CRM was a very strong predictor of local recurrence, with positive CRM patients having significantly worse overall survival, disease-free survival, and local recurrence-free survival than CRM-negative patients. Other factors contributing to local recurrence included undifferentiated tumors, preoperative CA199 above 37 U/mL, and pathologically poorly differentiated tumors with N1 or N2 lymph nodes.
5. Functional outcome: quality of life
Postoperative anal function is an important marker of clinical outcome in dilator preserving surgery for low rectal cancer, but only a few studies have reported short-term postoperative outcomes. resting anal pressure after ISR does not fully recover rapidly and needs to be gradually restored; maximum squeeze pressure is not affected. In conclusion, anal function needs to improve gradually over time.
Köhler et al. reported a 29% reduction in resting anal pressure after ISR, with squeeze pressure returning to preoperative levels 12 months after surgery; Martin reported an average of 2.7 bowel movements per day, with nearly half of patients having normal bowel movements, 1/3 having fecal incontinence, 23.8% having gas incontinence, and 18.6% having urgency; Denost et al. reported half of patients functioning well, 39% having mild fecal incontinence, and 11% having severe fecal incontinence. Saito et al.

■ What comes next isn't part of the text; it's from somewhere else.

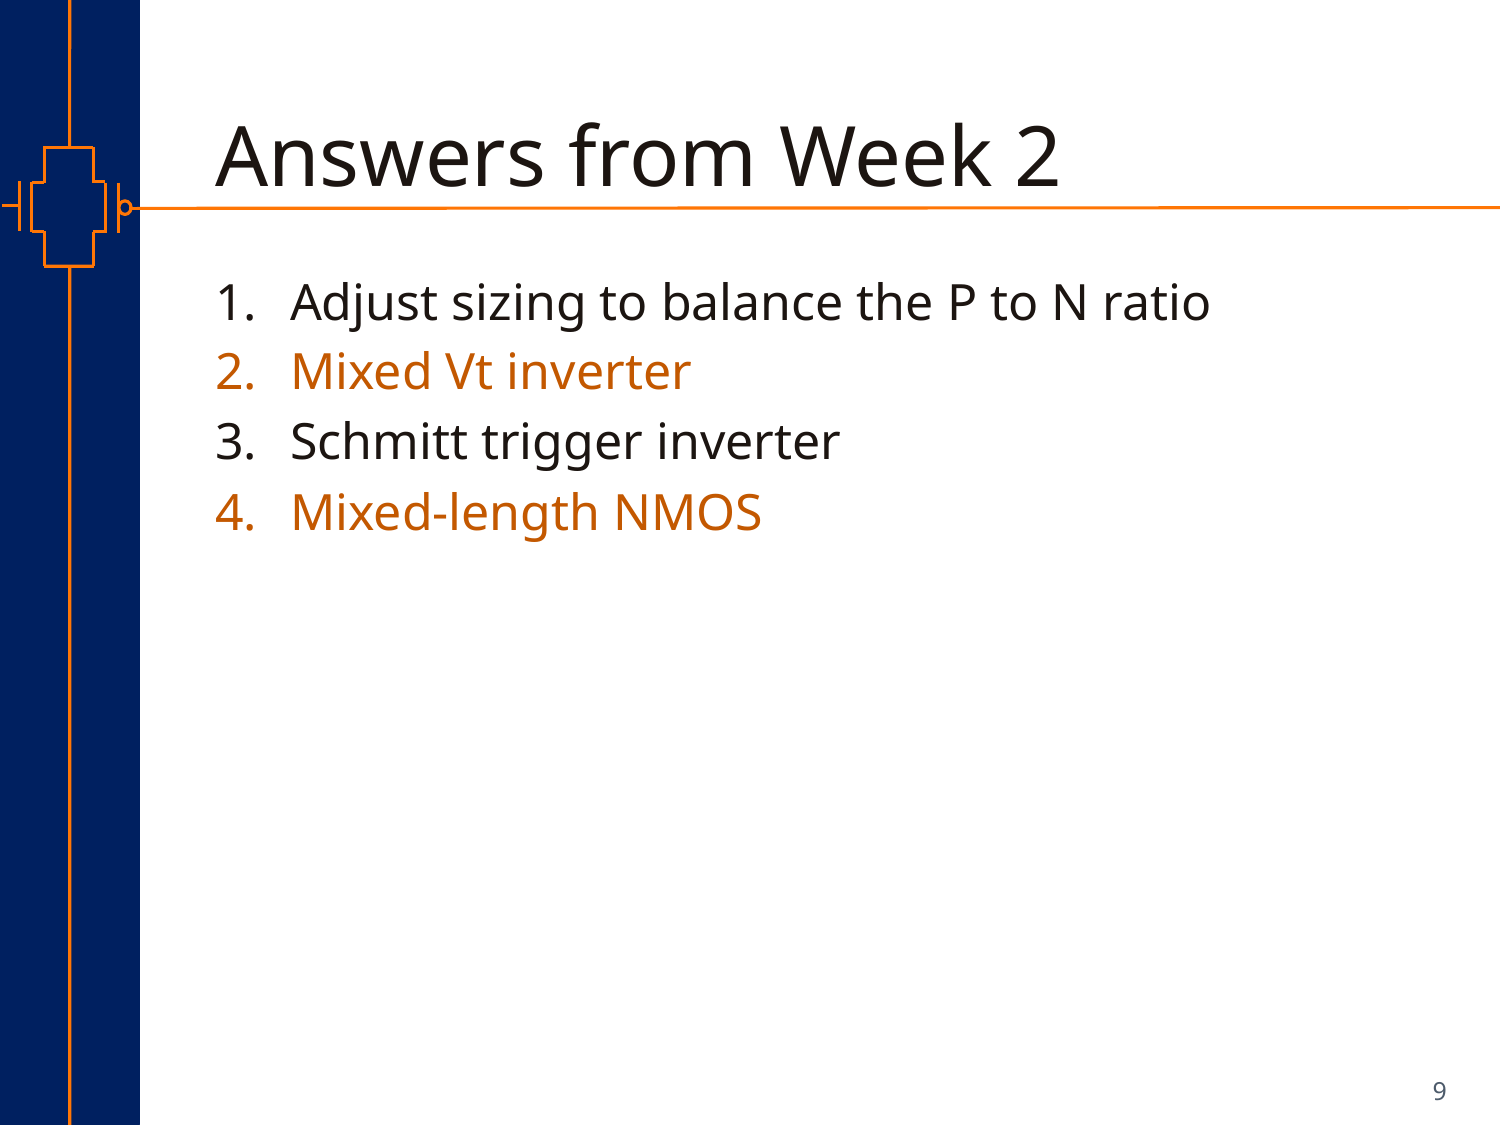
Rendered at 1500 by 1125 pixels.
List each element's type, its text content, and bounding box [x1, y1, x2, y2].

slide_number 9 [1417, 1062, 1488, 1123]
list Adjust sizing to balance the P to N ratio Mixed Vt inverter Schmitt trigger inverter Mixed-length NMOS [200, 262, 1425, 1034]
title Answers from Week 2 [200, 23, 1388, 211]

Saito et al. reported long-term functional outcomes in 199 patients with a bowel movement of 4.0±3.7/day and a median Wexner score of 8.5 at 5 years after fistula closure, with approximately 50% having fecal interruption, gas incontinence, 30% having fecal incontinence, and ¼ having difficulty emptying. In men, preoperative CRT was a predictor of poor bowel control, and type of surgery did not affect long-term functional outcomes. the Ito report also supports that preoperative CRT has the greatest impact on anal function, while the Yamada study showed that patient age at the time of surgery was the only postoperative risk factor for fecal incontinence.
Denost et al. reported that risk factors for fecal incontinence after ISR were directly related to tumor level and anastomotic height, and that to obtain good bowel control, the tumor needed to be more than 1 cm from the anorectal loop and the anastomosis more than 2 cm from the anal verge.

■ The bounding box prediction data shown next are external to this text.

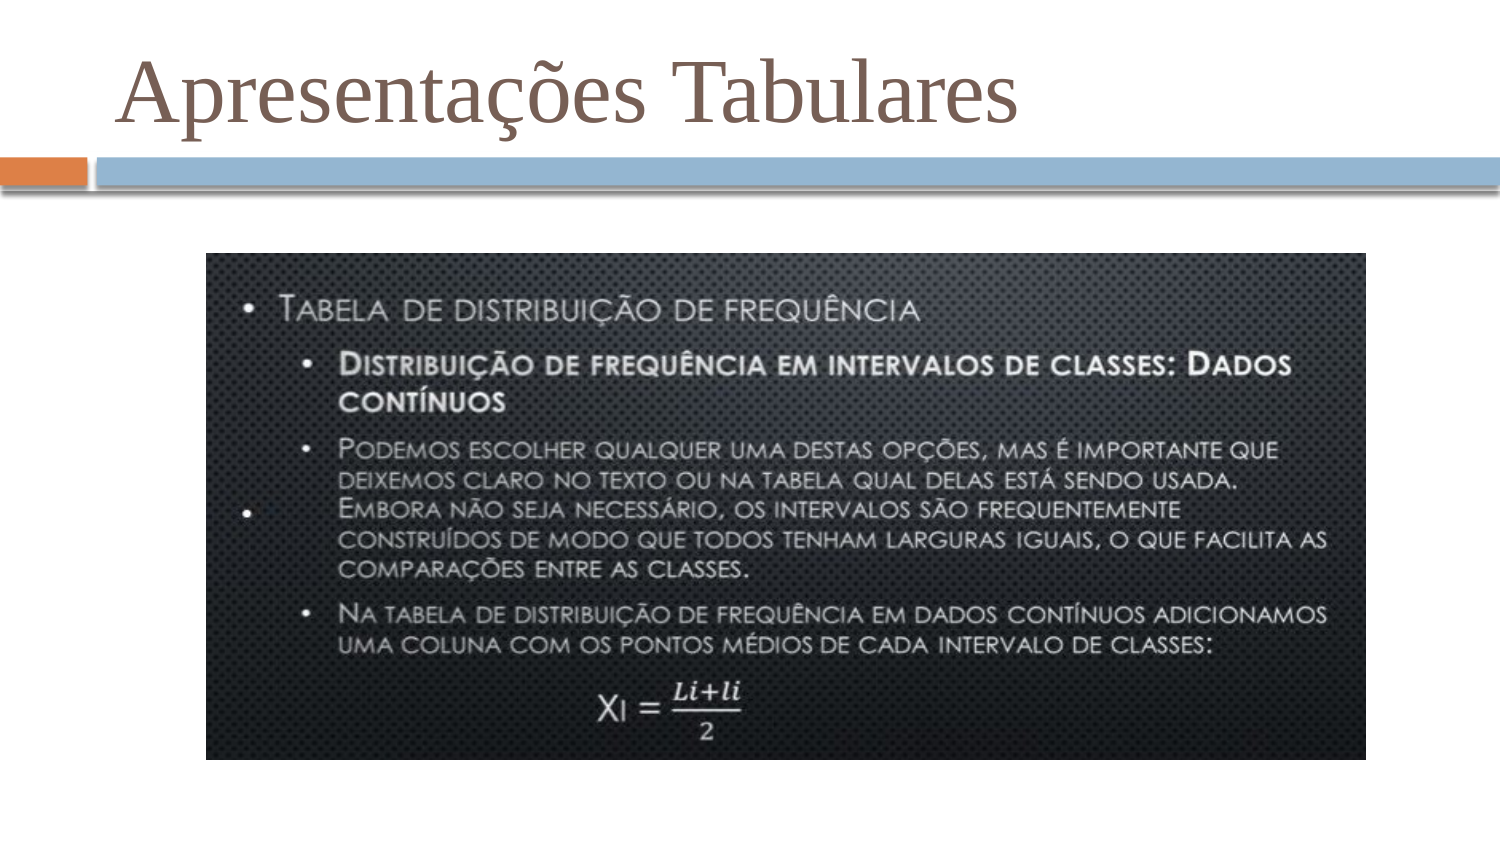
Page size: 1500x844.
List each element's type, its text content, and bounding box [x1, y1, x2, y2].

picture [0, 156, 1500, 203]
title Apresentações Tabulares [112, 28, 1027, 172]
picture [206, 253, 1366, 760]
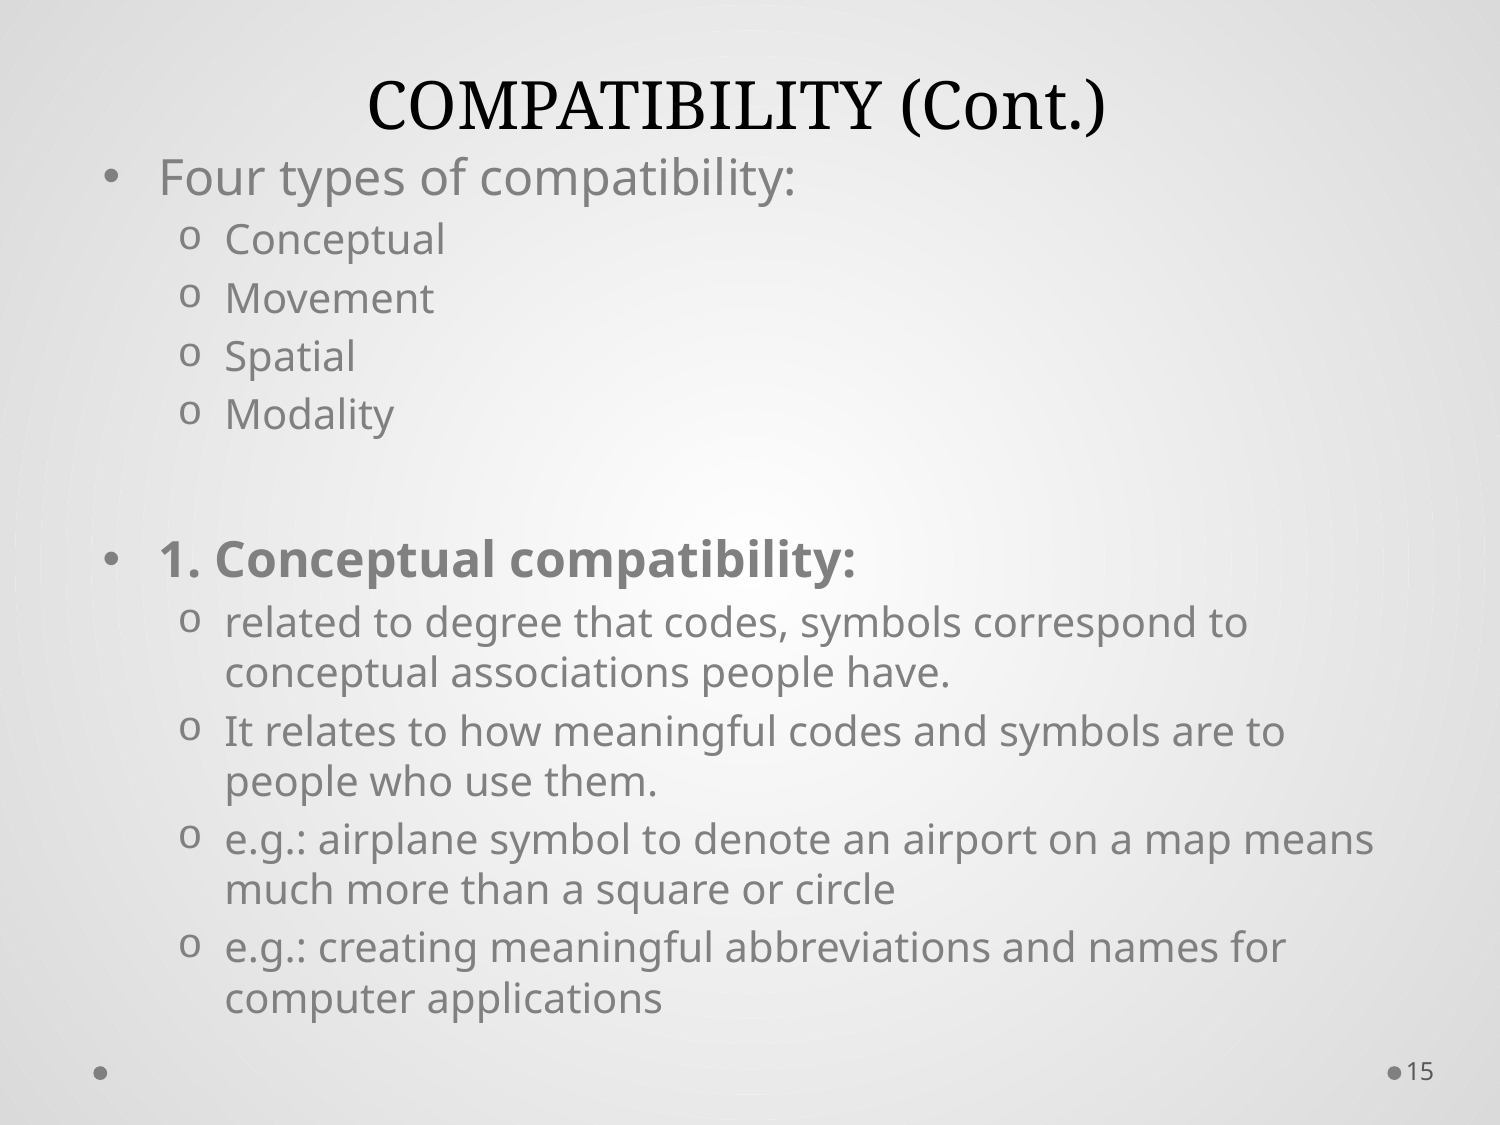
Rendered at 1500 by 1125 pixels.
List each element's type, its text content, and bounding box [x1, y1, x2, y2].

A recent study comparing functional outcomes after ISR and LAR found that postoperative defecation function such as frequency of defecation, presence of urgency, differentiated venting and perianal skin itchiness were similar in both groups, with lower Wexner scores in the LAR group, but no difference in fecal incontinence quality of life scores (FIQL) between the two groups.
Bretagnol et al. used the SF-36 and FIQL questionnaires to compare quality of life (QoL) in patients with ISR and conventional colorectal anastomosis and did not find differences in physical and mental scores between the two groups. saito et al. reported that patients with ISR with or without EAS resection were in better or equal status at 5 years, whereas patients with preoperative CRT showed a significant decrease in FIQL quality of life scores at long-term follow-up.
6. Conclusion
ISR is an alternative to the classical surgical approach for the treatment of low-grade rectal cancer. The literature shows that ISR is indicated for T1-3 tumors, located 30-35 mm within the anal verge, with or without IAS invasion, with comparable oncologic outcomes to LAP and APR, and acceptable quality of life.APR can be used for locally progressive tumors.